I don’t ever want to live in China again because I’ve lived in Britain and been a British citizen since I was a tiny baby and I’ve grown up here with the only family I’ve ever known.

My home is in Wales, so although I might leave and spend some of my life away from here, I know I’ll always be able to come back to the house that we three (me, my mum and Wayne) rebuilt together. This is where I’m really from now, in my heart.

I think that one of the best things for me is that as well as my parents, my extended family of my grandparents, aunts and uncles and especially my cousins, all made me feel like I belonged with them.

Of course I feel deeply about my Chinese Mother, who gave birth to me and who is out there somewhere on the other side of the world.

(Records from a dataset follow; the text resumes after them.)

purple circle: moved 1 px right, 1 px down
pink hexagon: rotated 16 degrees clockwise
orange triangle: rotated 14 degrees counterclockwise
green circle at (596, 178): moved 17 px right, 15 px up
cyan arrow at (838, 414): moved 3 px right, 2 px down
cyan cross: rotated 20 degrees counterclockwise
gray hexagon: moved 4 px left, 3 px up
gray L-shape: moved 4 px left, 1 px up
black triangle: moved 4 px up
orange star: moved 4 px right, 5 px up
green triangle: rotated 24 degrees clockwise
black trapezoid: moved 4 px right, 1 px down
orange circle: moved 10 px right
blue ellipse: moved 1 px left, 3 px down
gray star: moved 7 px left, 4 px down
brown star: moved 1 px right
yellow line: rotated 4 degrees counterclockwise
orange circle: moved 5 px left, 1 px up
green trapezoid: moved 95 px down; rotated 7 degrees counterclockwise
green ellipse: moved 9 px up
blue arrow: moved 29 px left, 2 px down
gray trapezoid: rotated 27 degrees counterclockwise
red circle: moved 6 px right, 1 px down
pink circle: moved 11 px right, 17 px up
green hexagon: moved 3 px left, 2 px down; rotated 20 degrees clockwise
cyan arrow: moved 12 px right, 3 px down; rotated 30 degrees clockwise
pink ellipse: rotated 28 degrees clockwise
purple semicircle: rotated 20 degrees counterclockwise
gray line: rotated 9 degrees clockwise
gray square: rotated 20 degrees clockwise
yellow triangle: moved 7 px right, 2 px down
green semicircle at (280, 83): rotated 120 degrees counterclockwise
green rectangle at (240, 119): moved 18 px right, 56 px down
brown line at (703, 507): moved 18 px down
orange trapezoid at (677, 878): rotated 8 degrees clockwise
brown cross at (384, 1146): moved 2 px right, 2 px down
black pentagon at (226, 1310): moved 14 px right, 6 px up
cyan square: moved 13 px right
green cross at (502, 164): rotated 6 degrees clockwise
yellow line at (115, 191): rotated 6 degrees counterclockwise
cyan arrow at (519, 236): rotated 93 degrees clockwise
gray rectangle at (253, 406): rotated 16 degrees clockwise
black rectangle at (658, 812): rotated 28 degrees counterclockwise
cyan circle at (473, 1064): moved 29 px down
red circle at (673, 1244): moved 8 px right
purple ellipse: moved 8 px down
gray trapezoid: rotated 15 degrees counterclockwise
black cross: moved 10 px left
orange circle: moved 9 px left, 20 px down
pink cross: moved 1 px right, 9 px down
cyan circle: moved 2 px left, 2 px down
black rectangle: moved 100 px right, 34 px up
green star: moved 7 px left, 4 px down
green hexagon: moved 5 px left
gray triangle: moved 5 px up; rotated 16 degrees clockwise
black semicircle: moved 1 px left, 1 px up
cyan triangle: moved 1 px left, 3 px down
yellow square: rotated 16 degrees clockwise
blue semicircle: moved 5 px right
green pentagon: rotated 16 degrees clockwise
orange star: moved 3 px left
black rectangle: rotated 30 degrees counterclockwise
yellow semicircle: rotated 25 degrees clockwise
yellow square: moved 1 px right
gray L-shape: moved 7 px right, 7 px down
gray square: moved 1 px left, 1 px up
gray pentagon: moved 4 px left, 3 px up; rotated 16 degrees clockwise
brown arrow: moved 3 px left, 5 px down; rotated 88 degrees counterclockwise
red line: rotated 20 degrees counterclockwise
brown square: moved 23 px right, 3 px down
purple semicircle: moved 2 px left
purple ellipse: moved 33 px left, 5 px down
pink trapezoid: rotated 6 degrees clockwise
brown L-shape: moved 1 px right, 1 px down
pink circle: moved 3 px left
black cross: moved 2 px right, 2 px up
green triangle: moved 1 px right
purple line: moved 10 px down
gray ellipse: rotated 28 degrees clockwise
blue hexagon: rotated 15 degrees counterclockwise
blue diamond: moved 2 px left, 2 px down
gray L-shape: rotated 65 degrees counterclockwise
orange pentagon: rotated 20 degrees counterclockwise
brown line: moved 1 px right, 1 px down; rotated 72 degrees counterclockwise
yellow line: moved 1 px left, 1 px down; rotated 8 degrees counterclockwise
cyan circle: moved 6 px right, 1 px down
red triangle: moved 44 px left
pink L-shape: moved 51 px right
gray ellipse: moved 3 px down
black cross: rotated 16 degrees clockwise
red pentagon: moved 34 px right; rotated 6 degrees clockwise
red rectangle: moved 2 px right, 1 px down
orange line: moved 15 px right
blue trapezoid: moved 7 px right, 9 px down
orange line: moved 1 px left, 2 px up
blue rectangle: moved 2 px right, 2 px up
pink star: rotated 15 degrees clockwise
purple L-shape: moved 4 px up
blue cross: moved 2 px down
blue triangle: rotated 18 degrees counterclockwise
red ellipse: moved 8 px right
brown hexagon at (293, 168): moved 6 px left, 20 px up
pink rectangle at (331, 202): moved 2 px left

But I don’t want to ruin my future life by allowing myself to get caught up in being unhappy over something I can never change.

I’d rather focus on the life I have ahead of me – friends, going to concerts, having fun at the beach, college, work, getting married one day and having my own children – rather than looking back at what happened years ago.

I think my English Mum and I are both strong people but then neither of us has ever really had any other choice.

As both mother and daughter together, when it comes to strength, we’ve just awesome. To be honest I don’t think there’s much we couldn’t do together if we just decided to.

The unbreakable bond, yes, that’ll always be there.

So it doesn’t really matter that now I’ve grown up, two voices, one story will start to become two voices, two stories.

I know we’ll still always be there for each other.”

This extract comes from the very, very end of the book, from Amy, on the eve of her eighteenth birthday. She is summing up where we’ve got to in our mother/daughter relationship, The “unbreakable bond” which is referred to is one which has been forged by nurture and by share experience, rather than from birth. She is also looking forward to a bright future as a young woman in modern Britain, rather than facing what might have happened to her if she had remained in China.